If there is any positive, or perhaps mixed, aspect of Gary's case, it may be that he now knows that he suffers from Asperger's Syndrome, a form of autism. When interviewed on TV in relation to an unsuccessful appeal to the House of Lords, Gary was seen by various experts who suspected that he may suffer from the syndrome. The suspicion was subsequently confirmed by formal diagnosis in August 2008. It is said to help explain his hacking activities. Unfortunately the Home Secretary considers it irrelevant to the question of extradition, despite a tradition in the US of poor treatment of those with mental health issues.

Gary's Asperger's is likely to make his stay in a US prison unbearable, to the extent even that it is feared that he may commit suicide. Together with the ability to prosecute him in England his Asperger's should seal the refusal to extradite him. The signs are not good because the law is not good, especially where it touches on anti-terrorism.

Function creep is a symptom of New Labour. We have seen it with Regulation of Investigatory Powers legislation, inappropriately used by local authorities to investigate fly-tipping, dog-fouling and policing school catchment areas.

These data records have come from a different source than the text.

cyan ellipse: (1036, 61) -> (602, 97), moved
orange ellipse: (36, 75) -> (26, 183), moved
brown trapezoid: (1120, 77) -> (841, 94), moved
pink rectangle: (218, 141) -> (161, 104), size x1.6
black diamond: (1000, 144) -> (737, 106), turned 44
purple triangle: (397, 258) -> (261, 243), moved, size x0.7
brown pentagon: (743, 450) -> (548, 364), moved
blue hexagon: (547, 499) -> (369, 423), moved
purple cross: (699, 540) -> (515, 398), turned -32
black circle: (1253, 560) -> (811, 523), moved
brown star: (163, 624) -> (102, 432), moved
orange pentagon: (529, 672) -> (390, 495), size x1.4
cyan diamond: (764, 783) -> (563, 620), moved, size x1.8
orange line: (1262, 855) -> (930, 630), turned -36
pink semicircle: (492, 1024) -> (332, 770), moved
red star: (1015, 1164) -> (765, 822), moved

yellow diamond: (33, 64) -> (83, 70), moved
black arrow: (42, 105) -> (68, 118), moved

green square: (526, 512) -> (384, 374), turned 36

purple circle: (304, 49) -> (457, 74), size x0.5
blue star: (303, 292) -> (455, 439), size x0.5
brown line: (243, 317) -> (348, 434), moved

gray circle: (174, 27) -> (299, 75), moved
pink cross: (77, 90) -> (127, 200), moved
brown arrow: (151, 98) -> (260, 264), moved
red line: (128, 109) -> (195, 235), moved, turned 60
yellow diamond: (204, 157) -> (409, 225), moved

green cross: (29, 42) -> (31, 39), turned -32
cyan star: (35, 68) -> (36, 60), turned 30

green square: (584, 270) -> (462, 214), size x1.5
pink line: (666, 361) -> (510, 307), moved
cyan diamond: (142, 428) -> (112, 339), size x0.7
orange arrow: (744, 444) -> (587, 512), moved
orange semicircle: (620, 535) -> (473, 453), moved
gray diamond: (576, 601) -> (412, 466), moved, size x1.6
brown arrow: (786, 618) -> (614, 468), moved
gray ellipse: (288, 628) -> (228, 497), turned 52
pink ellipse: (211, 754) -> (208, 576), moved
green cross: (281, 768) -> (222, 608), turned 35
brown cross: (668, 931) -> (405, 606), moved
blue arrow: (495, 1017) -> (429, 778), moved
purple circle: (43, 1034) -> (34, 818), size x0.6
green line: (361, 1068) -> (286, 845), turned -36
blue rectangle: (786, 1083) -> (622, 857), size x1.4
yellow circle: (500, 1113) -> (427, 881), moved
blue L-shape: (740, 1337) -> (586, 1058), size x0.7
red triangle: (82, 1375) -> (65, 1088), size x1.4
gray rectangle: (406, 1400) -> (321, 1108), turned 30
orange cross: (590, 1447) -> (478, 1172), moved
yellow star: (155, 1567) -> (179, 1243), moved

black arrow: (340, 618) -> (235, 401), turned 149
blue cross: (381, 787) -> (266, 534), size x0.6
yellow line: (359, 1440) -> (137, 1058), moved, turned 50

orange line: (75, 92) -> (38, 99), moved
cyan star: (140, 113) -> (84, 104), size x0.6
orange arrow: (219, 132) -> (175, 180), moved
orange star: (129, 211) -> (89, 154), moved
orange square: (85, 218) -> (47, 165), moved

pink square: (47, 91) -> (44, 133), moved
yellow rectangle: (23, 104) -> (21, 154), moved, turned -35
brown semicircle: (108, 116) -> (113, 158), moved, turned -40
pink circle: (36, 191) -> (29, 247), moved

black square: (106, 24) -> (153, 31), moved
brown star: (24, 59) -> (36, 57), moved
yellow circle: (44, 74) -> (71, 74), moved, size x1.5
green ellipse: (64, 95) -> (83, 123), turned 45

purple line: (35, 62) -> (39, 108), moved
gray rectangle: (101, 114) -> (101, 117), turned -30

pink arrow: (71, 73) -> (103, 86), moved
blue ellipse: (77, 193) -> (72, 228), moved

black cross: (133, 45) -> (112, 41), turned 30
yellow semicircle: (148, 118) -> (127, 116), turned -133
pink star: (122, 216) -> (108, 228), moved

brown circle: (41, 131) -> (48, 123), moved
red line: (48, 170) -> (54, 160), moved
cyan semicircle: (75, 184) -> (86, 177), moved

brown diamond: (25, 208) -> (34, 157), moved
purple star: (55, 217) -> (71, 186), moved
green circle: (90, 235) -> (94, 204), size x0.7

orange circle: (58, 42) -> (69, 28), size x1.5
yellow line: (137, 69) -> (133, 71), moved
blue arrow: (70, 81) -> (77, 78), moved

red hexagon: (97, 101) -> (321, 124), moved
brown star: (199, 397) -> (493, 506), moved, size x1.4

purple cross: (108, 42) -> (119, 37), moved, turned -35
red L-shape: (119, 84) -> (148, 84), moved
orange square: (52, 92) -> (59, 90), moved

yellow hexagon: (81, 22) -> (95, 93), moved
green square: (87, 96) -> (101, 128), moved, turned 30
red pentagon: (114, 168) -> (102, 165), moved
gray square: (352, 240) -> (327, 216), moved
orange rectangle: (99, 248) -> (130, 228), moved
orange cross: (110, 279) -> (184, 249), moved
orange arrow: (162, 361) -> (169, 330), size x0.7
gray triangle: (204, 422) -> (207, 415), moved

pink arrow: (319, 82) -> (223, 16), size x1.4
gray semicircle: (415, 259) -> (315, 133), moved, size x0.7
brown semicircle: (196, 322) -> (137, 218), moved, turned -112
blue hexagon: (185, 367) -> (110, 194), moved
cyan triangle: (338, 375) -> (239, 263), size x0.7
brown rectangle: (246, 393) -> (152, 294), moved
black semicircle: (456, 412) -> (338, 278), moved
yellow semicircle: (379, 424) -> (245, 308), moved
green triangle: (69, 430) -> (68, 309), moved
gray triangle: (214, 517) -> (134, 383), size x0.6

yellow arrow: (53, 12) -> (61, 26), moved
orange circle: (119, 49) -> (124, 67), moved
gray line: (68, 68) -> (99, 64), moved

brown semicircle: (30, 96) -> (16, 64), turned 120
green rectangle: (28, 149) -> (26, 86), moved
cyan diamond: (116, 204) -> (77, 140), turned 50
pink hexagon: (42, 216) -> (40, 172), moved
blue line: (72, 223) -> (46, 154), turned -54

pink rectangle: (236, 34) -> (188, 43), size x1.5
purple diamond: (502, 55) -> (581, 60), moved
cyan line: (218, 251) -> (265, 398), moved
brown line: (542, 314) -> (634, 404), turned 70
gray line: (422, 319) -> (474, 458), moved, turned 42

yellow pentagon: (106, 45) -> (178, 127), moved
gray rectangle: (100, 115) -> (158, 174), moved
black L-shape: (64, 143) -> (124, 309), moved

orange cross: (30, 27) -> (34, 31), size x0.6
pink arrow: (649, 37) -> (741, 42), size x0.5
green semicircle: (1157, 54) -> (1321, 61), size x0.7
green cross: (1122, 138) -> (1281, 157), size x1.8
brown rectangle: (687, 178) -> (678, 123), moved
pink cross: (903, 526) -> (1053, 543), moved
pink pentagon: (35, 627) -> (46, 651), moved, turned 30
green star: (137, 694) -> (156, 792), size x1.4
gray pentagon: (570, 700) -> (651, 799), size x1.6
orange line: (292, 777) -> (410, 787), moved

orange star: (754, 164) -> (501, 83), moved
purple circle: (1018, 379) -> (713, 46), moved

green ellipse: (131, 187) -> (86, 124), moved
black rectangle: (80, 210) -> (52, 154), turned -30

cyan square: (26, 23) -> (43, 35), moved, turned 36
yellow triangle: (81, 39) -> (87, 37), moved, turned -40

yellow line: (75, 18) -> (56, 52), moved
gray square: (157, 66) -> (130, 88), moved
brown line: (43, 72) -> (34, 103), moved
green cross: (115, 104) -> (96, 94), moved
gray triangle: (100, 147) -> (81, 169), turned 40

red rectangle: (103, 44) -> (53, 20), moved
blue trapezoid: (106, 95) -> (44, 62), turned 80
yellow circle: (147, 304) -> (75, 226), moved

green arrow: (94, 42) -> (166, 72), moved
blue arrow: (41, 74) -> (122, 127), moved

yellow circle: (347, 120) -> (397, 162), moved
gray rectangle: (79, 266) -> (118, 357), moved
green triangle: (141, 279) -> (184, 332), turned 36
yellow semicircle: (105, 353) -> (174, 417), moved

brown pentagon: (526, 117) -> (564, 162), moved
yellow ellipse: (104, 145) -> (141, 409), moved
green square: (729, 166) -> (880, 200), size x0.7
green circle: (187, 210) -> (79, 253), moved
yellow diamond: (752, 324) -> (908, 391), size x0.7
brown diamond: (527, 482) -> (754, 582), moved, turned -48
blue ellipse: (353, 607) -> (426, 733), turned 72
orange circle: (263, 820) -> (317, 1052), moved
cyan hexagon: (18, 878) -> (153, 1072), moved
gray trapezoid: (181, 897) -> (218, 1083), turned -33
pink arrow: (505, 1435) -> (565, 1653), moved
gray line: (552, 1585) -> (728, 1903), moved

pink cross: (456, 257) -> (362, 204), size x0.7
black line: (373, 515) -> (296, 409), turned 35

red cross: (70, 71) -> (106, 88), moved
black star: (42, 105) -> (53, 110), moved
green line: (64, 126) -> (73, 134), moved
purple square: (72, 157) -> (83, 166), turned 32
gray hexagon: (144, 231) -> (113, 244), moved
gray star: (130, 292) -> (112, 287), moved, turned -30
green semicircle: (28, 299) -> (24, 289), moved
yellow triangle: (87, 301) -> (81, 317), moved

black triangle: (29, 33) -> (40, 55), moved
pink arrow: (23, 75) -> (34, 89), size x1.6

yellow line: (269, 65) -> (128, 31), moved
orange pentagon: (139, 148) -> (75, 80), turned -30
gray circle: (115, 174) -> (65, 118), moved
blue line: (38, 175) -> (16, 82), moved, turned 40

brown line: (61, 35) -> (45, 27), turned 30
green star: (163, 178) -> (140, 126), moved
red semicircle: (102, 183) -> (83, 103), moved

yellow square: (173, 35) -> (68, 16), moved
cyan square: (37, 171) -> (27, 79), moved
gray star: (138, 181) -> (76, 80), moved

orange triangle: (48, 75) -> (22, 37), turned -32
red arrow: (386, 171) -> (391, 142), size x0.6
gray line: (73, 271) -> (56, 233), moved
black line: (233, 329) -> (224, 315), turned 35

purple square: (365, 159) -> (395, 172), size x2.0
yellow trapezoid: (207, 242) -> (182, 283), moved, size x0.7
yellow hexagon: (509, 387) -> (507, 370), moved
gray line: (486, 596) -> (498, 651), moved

We saw it also with the use of anti-terror laws to freeze assets in an Icelandic bank at the start of the collapse of world banking, and with the use of such powers to stifle Walter Wolfgang's mild dissent at the Labour Party conference in 2005.

Although extradition was never said to relate exclusively to terrorist offences, the current arrangements were sold to us mainly as a weapon in the war on terror.

Last week the Commons debated the US/UK Extradition Treaty and the Extradition Act 2003. The Government outvoted those who wanted a review of the workings of extradition. They did so with the votes of some who had spoken in favour of Gary McKinnon.

There was a stench of hypocrisy in the air, made more acrid by the shameful contribution of Denis MacShane, who compared Gary's condition to Ernest Saunders' conveniently disappearing pre-senile dementia. Westminster appears prepared to allow the current situation to continue without even a review, notwithstanding the many critics.

Even the Government's own independent reviewer of our anti-terror laws has said that Gary should be prosecuted here and certainly not sent to the US. In The Herald in February Joseph Gutheinz, a retired senior special agent for NASA's Office of Inspector General, and now a college lecturer in criminal justice, urged an end to Gary's extradition proceedings and questioned the ability of the US justice system to deal appropriately with someone who suffered from Asperger's.

Gary's case has been through the High Court, House of Lords and European Court of Human Rights. It is once more before the High Court with the review of the refusal by the DPP to prosecute, and the implications of Gary's Asperger's. Some news is expected this week. The courts in England have few remaining opportunities to do the right thing if the DPP refuses to do so. If the law proves this week to be the obstacle to doing the right thing then it is simple - the law must be changed.

John Scott, Solicitor Advocate, is chairman of the Howard League for Penal Reform in Scotland.